→ What is required
In the passage on relearning Forth, print the words exactly, beginning at "When I was a" and stopping after "of this idea.".

→ Selection
This project was the perfect opportunity to revisit that evaluation. Forth fit the bill exactly – it was a tool that could be built quickly, using minimal resources, and made to do what I wanted, AND I already had a hazy half-remembered foundation from decades ago. I dove headfirst into it.

Relearning Forth was an altogether different experience. It turned out that once I built one myself, I understood it completely. The design of Forth is to write as little code as you possibly can, to make the computer do only as much work as it needs to. When I had to write it all myself, I had to decide – is it worth building this language feature, or can I do without it? Usually I could do without it. Usually there was a tinier way to do it. The code that I had to write wasn't really all that much uglier or worse for it, once I got used to the constraints. And I had proven designs I could pilfer; there are lots of existing open-source Forth implementations to get inspiration from. There are guides for building Forth systems. Doing Forth is not learning an existing language set in stone, it is building a language to solve your problem, and sharing ideas about useful building blocks. Chuck Moore, the inventor of Forth, hated its standardization; thought the goal of portability was absurd, thought everyone should change it as they needed, to fit their problem. He is still trying out new ideas, rebuilding, simplifying, making a system uniquely his own.

So why do I think all this is important enough to write about?

When I was a kid, I had this persistent idea in my head, that computing was a skill I could work at, get better at, and that doing so would allow me to accomplish things that were impossible for me without it. “Once I got good enough”, I could make a computer game, by myself. I could draw the graphics, I could write the code, I could make the music, I could design it all. I could make it and I could put it out into the world and it would be mine, start to finish. Every time I learned something new about computers, got some new piece of software, I gained abilities. I could do things I couldn't do before. My vision of computer literacy is that everyone has this experience, that everyone can learn the skills they want, is provided with the tools they need, to make their imagination real. I have never really let go of this idea.

→ Listed records
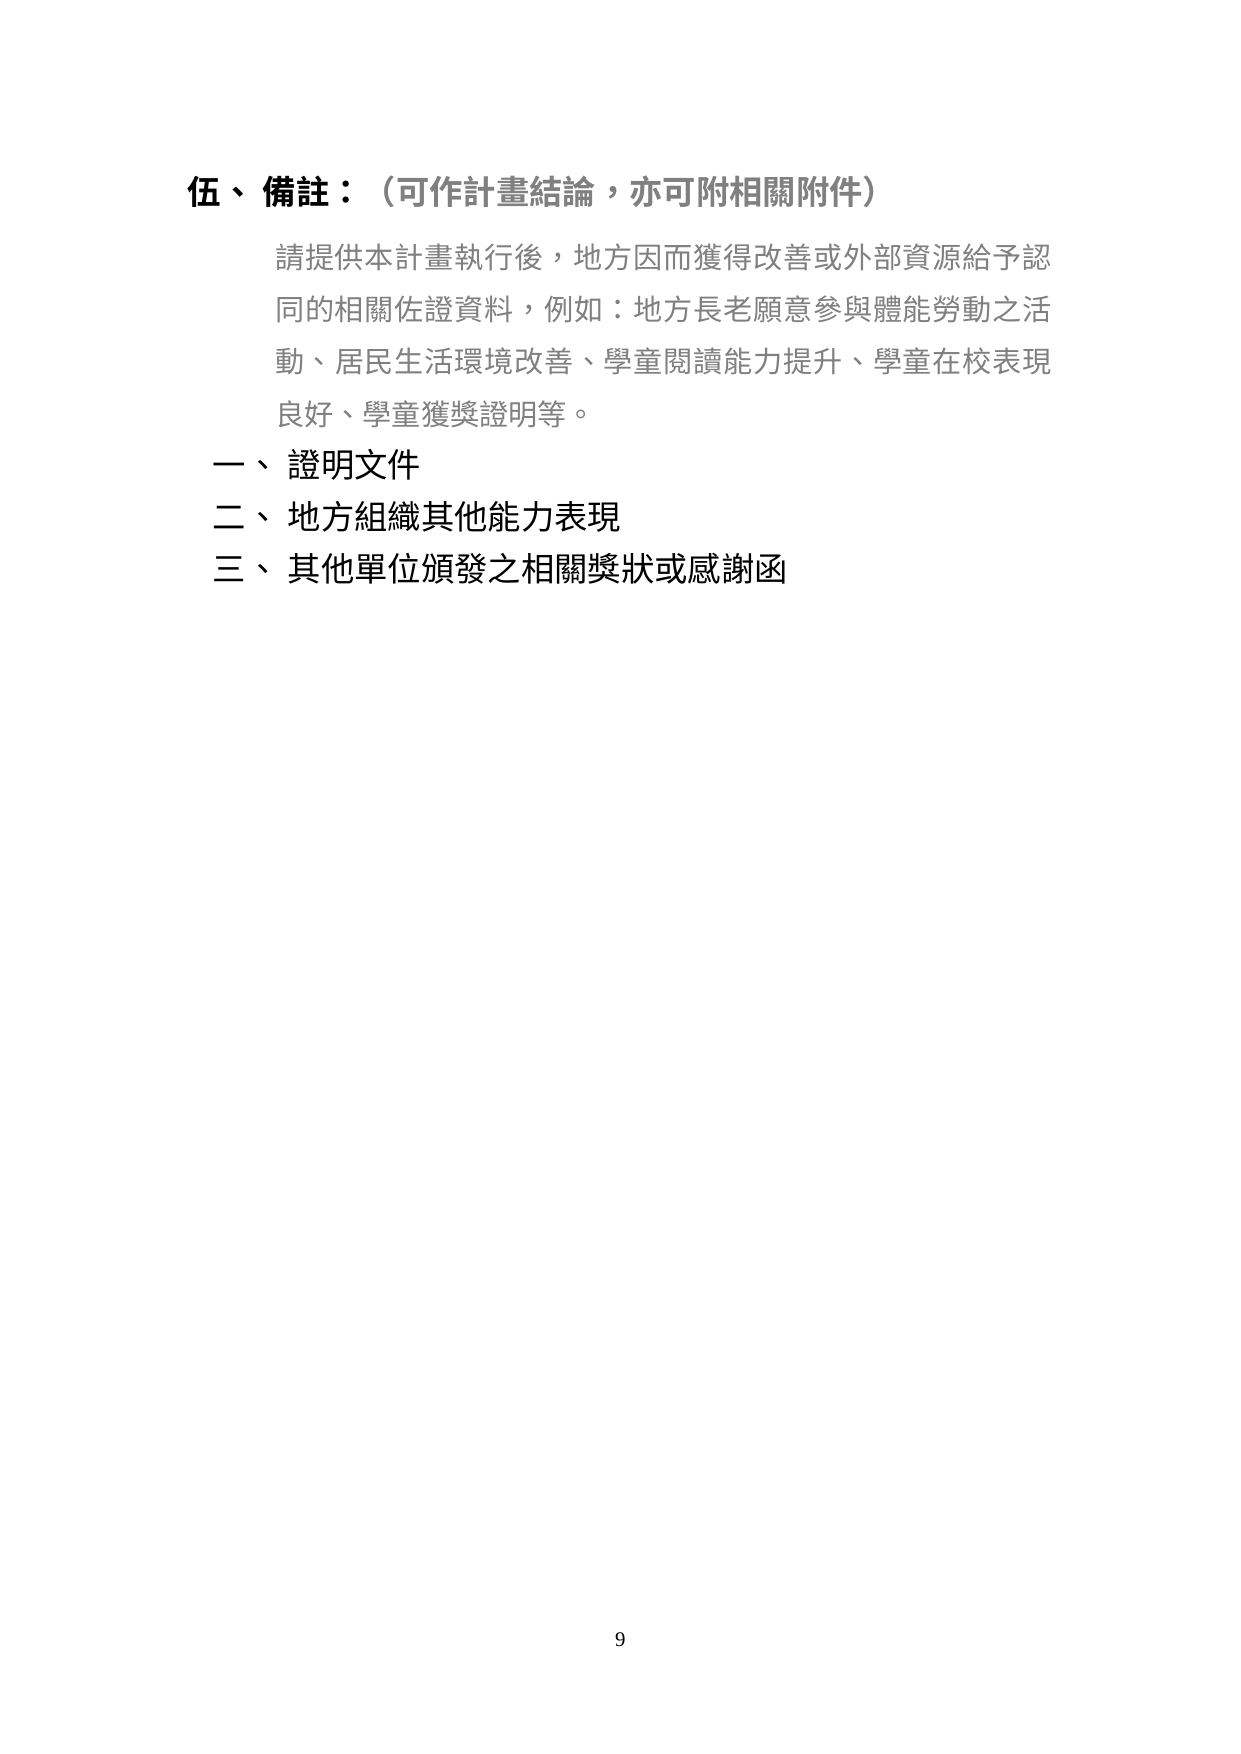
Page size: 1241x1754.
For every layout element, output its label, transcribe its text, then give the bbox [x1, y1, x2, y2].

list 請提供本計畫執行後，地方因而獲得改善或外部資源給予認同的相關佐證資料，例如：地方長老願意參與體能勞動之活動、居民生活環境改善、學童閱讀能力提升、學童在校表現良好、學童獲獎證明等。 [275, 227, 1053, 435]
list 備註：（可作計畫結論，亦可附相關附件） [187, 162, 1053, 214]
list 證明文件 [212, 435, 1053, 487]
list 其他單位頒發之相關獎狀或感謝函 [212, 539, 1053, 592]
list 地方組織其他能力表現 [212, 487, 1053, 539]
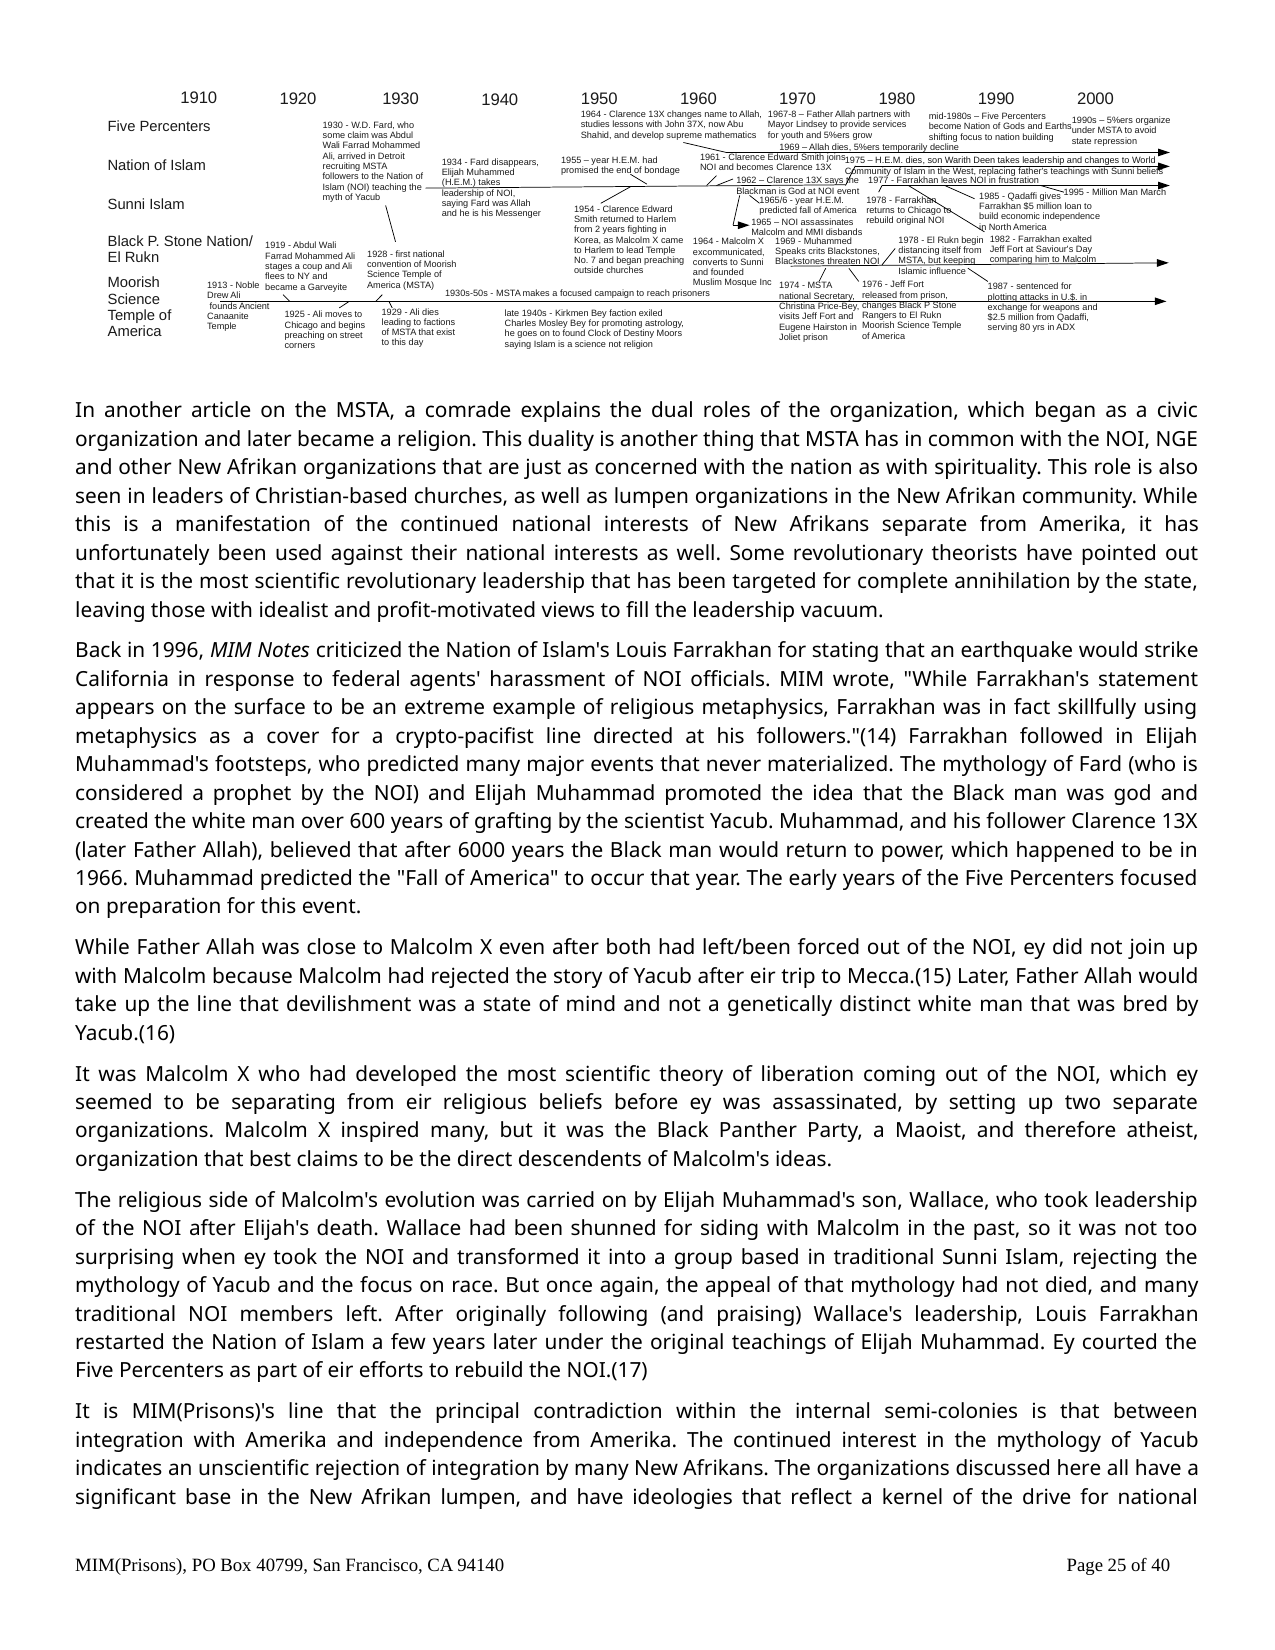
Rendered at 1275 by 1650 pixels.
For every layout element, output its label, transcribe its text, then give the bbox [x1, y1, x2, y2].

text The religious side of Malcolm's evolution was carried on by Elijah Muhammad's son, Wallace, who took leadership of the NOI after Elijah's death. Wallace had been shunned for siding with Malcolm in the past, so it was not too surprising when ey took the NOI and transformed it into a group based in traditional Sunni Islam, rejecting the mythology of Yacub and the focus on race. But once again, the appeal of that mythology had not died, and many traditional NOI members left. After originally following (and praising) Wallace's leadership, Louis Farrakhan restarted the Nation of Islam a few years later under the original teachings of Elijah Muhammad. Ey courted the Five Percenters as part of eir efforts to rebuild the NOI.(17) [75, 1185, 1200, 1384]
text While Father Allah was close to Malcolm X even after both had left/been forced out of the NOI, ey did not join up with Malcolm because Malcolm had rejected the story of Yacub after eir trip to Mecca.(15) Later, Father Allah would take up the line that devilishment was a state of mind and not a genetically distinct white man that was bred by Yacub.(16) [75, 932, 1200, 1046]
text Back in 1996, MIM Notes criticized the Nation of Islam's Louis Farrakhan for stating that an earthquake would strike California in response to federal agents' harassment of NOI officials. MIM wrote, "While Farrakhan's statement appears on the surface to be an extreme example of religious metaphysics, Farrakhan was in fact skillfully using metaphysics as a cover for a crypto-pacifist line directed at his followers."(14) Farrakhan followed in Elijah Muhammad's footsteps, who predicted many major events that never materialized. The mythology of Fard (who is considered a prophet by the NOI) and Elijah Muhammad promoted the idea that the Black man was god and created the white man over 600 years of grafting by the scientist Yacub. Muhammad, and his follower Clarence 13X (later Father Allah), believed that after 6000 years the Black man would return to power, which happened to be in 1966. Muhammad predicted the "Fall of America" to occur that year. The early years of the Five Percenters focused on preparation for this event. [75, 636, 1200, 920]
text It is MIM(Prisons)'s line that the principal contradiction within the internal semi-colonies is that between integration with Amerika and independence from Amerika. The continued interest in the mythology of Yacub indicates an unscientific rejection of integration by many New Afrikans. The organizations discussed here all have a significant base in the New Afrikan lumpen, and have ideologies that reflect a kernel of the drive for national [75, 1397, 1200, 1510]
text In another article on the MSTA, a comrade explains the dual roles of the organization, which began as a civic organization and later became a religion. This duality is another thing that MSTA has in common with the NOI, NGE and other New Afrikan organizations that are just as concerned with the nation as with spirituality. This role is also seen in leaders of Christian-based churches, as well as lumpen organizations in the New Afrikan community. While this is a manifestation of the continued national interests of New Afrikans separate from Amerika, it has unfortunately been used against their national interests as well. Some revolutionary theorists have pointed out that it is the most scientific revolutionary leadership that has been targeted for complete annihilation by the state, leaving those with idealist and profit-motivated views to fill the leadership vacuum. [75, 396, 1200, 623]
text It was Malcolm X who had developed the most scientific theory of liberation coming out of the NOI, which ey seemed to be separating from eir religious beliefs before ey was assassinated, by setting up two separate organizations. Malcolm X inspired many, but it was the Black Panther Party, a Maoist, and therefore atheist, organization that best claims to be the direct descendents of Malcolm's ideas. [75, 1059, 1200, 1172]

* * *

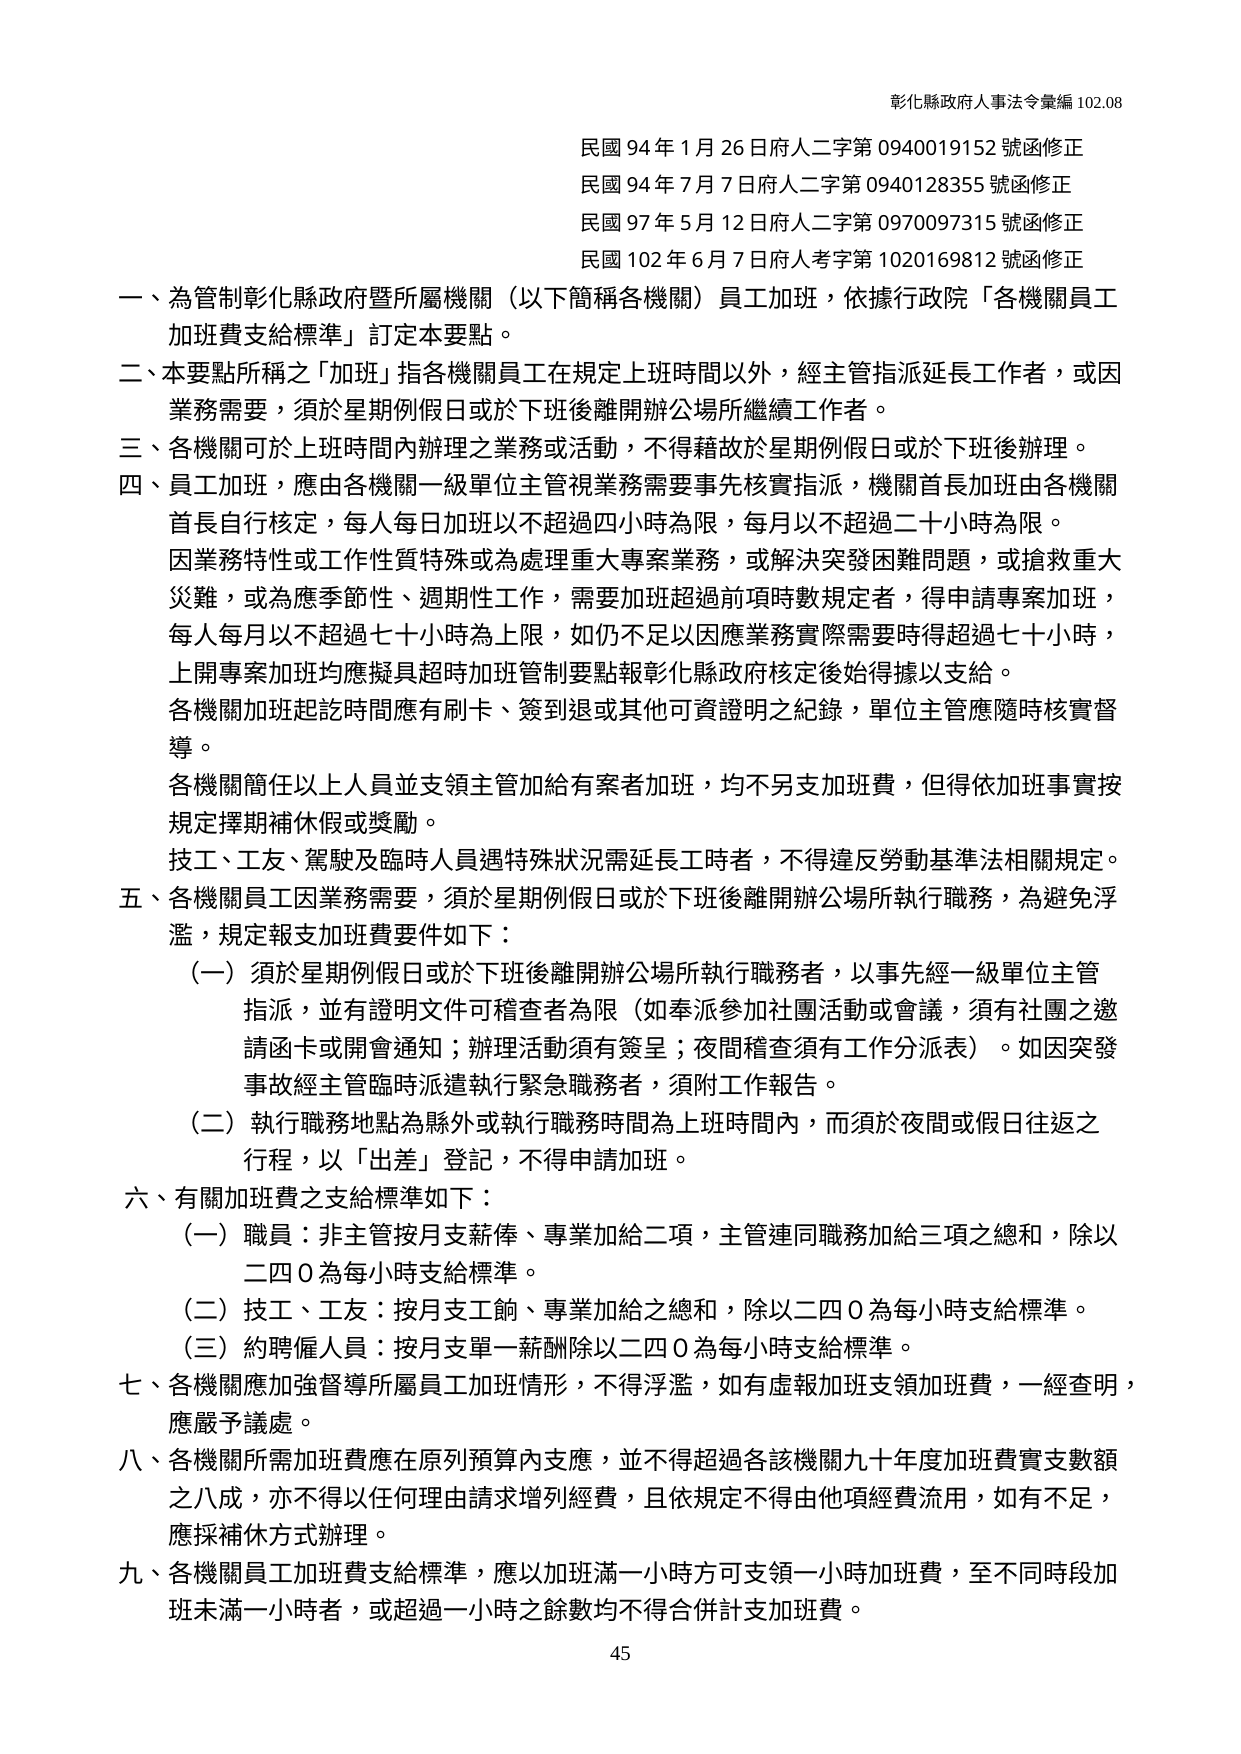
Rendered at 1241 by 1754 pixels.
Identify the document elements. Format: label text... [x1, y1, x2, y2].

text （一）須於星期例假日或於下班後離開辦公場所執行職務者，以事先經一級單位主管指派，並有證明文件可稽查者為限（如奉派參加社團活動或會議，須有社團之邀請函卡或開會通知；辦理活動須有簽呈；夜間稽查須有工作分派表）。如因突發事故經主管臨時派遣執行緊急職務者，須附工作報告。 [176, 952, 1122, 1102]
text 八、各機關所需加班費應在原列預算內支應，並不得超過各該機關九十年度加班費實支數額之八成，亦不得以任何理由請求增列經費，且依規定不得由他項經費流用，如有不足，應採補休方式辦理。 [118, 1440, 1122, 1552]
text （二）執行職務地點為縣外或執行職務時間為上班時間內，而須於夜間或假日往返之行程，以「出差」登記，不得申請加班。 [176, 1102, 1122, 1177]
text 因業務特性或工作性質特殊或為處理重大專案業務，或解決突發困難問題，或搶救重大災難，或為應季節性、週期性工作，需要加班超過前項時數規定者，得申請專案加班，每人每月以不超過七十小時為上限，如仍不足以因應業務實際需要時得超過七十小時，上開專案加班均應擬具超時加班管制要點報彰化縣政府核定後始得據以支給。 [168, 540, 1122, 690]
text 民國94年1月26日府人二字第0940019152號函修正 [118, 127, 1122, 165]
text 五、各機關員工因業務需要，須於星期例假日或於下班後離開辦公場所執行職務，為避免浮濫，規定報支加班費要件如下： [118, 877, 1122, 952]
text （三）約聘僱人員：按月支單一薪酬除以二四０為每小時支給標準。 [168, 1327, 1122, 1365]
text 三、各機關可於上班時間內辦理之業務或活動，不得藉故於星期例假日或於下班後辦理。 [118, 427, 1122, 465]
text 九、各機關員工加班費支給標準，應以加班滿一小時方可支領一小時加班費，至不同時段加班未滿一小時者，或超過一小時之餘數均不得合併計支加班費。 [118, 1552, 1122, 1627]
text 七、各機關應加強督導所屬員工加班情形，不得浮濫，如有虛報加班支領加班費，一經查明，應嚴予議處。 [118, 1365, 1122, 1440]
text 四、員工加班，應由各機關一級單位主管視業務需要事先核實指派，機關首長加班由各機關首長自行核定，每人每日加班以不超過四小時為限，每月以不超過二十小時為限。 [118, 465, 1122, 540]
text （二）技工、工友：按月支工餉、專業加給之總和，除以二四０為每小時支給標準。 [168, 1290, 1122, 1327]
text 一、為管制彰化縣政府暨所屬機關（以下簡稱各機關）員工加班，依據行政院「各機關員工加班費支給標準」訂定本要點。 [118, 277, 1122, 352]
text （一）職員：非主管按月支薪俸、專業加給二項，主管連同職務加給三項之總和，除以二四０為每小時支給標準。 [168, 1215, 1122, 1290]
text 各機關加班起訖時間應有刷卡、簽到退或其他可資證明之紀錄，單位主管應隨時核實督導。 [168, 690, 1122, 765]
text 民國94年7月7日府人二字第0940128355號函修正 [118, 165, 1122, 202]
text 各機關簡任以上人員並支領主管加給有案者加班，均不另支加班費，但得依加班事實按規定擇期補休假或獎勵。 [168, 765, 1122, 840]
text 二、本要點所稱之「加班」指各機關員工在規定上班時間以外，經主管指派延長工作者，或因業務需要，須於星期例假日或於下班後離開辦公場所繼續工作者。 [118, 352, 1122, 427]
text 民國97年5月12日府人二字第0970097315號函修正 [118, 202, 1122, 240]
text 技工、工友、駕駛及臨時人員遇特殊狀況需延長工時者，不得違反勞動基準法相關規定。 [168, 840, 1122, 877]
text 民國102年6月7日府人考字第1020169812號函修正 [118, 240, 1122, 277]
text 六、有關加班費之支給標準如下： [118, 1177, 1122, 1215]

→ Result of this task
When I was a kid, I had this persistent idea in my head, that computing was a skill I could work at, get better at, and that doing so would allow me to accomplish things that were impossible for me without it. “Once I got good enough”, I could make a computer game, by myself. I could draw the graphics, I could write the code, I could make the music, I could design it all. I could make it and I could put it out into the world and it would be mine, start to finish. Every time I learned something new about computers, got some new piece of software, I gained abilities. I could do things I couldn't do before. My vision of computer literacy is that everyone has this experience, that everyone can learn the skills they want, is provided with the tools they need, to make their imagination real. I have never really let go of this idea.